— To do —
Using the records below, give again exactly the lines from the line that contains "index pip: (217, 409)" through the line that contains "pinky tip: (551, 429)", both ends included, and only those.

Segment Start: Extracted material

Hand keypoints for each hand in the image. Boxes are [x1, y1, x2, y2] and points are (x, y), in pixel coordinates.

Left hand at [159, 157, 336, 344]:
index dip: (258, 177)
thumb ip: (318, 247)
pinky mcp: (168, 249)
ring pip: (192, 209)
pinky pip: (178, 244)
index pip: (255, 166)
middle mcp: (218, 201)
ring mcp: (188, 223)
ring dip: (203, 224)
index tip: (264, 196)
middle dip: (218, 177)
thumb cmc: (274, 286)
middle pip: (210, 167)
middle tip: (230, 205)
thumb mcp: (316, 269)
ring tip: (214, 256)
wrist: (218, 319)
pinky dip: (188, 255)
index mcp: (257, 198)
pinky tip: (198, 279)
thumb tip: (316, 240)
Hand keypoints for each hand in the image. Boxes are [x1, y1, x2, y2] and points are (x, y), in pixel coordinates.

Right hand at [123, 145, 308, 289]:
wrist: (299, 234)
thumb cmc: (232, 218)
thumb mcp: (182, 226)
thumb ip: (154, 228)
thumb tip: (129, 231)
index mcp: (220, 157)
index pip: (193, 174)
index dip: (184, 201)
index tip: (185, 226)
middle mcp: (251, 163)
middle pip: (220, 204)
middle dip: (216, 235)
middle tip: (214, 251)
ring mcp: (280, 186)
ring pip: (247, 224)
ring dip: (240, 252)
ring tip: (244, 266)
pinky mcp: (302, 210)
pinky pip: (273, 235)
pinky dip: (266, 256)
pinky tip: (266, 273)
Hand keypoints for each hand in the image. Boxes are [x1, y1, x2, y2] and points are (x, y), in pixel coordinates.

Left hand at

Segment End: Extracted material
Segment Start: Extracted material

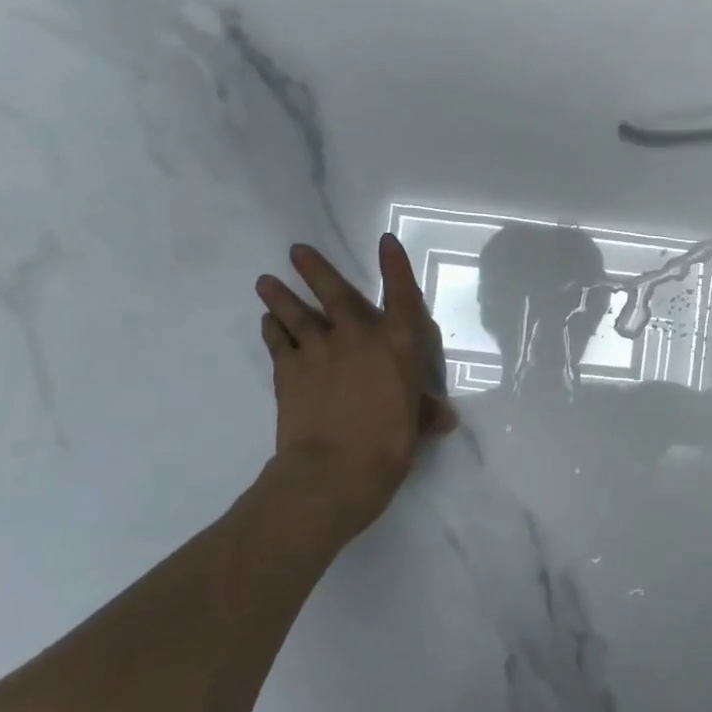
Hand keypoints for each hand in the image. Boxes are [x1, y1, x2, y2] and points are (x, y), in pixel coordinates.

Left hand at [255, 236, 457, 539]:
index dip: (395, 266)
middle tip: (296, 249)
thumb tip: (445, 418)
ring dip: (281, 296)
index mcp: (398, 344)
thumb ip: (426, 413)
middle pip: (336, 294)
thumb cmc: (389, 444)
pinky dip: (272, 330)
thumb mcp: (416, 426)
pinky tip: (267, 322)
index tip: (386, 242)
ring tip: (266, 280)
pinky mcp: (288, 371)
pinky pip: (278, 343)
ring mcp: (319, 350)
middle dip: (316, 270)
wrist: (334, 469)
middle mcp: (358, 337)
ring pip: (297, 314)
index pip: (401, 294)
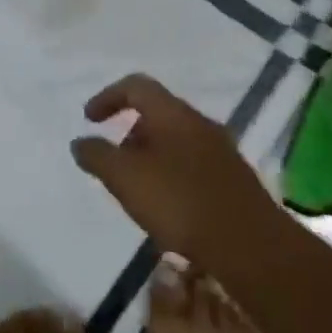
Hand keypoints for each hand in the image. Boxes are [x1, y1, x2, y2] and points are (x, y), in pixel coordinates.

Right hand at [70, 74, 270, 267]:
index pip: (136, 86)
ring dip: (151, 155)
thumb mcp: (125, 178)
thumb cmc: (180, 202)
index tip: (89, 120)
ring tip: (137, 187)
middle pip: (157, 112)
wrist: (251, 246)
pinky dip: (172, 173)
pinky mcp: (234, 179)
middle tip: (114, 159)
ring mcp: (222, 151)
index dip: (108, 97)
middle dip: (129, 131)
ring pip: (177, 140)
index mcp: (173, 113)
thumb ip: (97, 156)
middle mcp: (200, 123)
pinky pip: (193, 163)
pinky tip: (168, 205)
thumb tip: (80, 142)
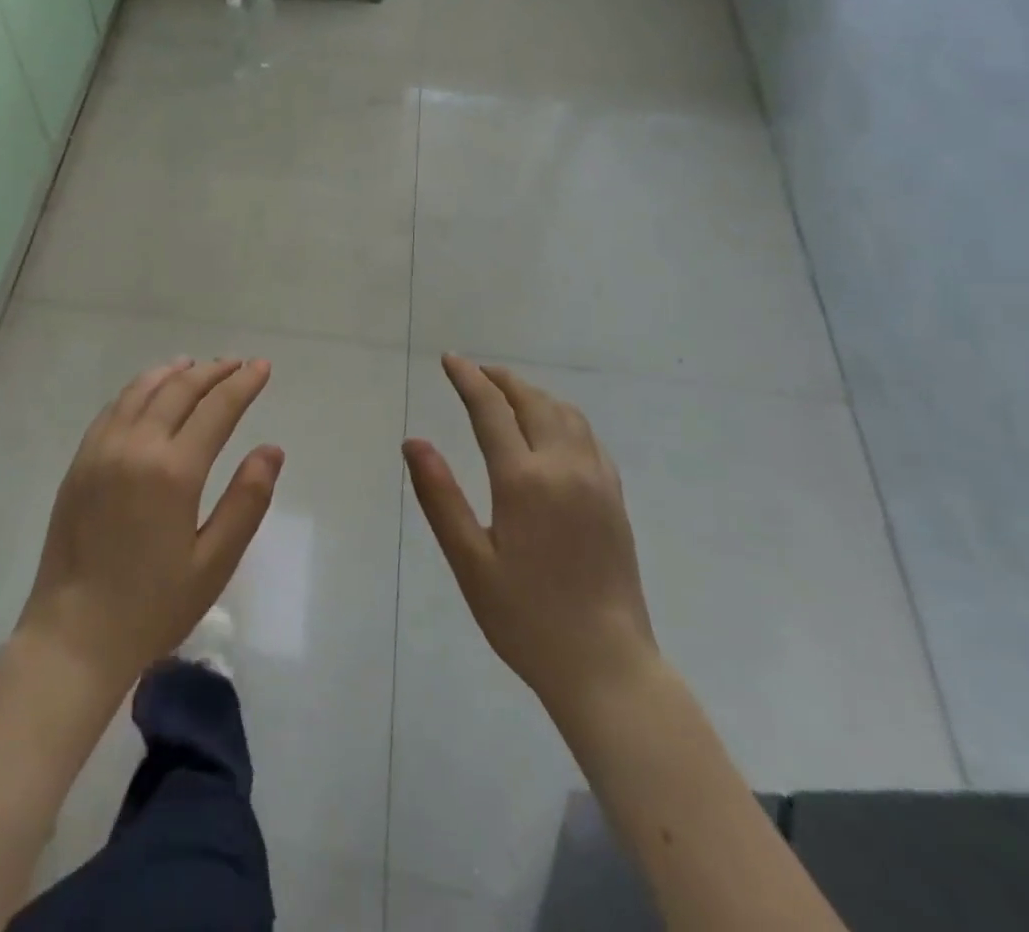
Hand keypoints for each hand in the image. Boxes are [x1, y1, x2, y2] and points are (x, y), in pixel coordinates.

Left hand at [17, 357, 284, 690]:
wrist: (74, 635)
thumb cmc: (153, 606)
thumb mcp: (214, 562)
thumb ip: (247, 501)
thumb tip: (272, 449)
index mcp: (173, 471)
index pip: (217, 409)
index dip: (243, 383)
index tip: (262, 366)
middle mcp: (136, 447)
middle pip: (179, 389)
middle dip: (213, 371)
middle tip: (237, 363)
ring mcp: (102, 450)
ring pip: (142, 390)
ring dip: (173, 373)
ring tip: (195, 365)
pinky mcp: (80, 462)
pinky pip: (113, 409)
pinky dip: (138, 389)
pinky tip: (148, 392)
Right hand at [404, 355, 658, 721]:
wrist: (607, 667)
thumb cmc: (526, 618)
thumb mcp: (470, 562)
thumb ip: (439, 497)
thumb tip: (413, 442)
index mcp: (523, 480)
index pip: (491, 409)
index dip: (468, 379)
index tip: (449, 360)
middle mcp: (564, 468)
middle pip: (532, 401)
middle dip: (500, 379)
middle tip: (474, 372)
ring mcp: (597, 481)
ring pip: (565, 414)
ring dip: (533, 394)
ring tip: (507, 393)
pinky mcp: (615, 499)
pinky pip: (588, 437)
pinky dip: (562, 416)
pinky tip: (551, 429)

Segment End: Extracted material

— Output for this task —
index pip: (217, 409)
index dip: (243, 383)
index tip: (262, 366)
middle mcp: (136, 447)
middle pip: (179, 389)
middle dip: (213, 371)
middle tip: (237, 363)
ring mcp: (102, 450)
ring pip: (142, 390)
ring dip: (173, 373)
ring tip: (195, 365)
pinky mcp: (80, 462)
pinky pip: (113, 409)
pinky dip: (138, 389)
pinky tip: (148, 392)
Right hand at [404, 355, 658, 721]:
wrist: (607, 667)
thumb cmc: (526, 618)
thumb mcp: (470, 562)
thumb ip: (439, 497)
thumb tip: (413, 442)
index mcp: (523, 480)
index pip: (491, 409)
index dip: (468, 379)
index tip: (449, 360)
middle mcp: (564, 468)
middle pip: (532, 401)
middle dip: (500, 379)
middle tip: (474, 372)
ring mcp: (597, 481)
ring pip: (565, 414)
ring dip: (533, 394)
ring tip: (507, 393)
pinky mcp: (615, 499)
pinky pip: (588, 437)
pinky dip: (562, 416)
pinky tip: (551, 429)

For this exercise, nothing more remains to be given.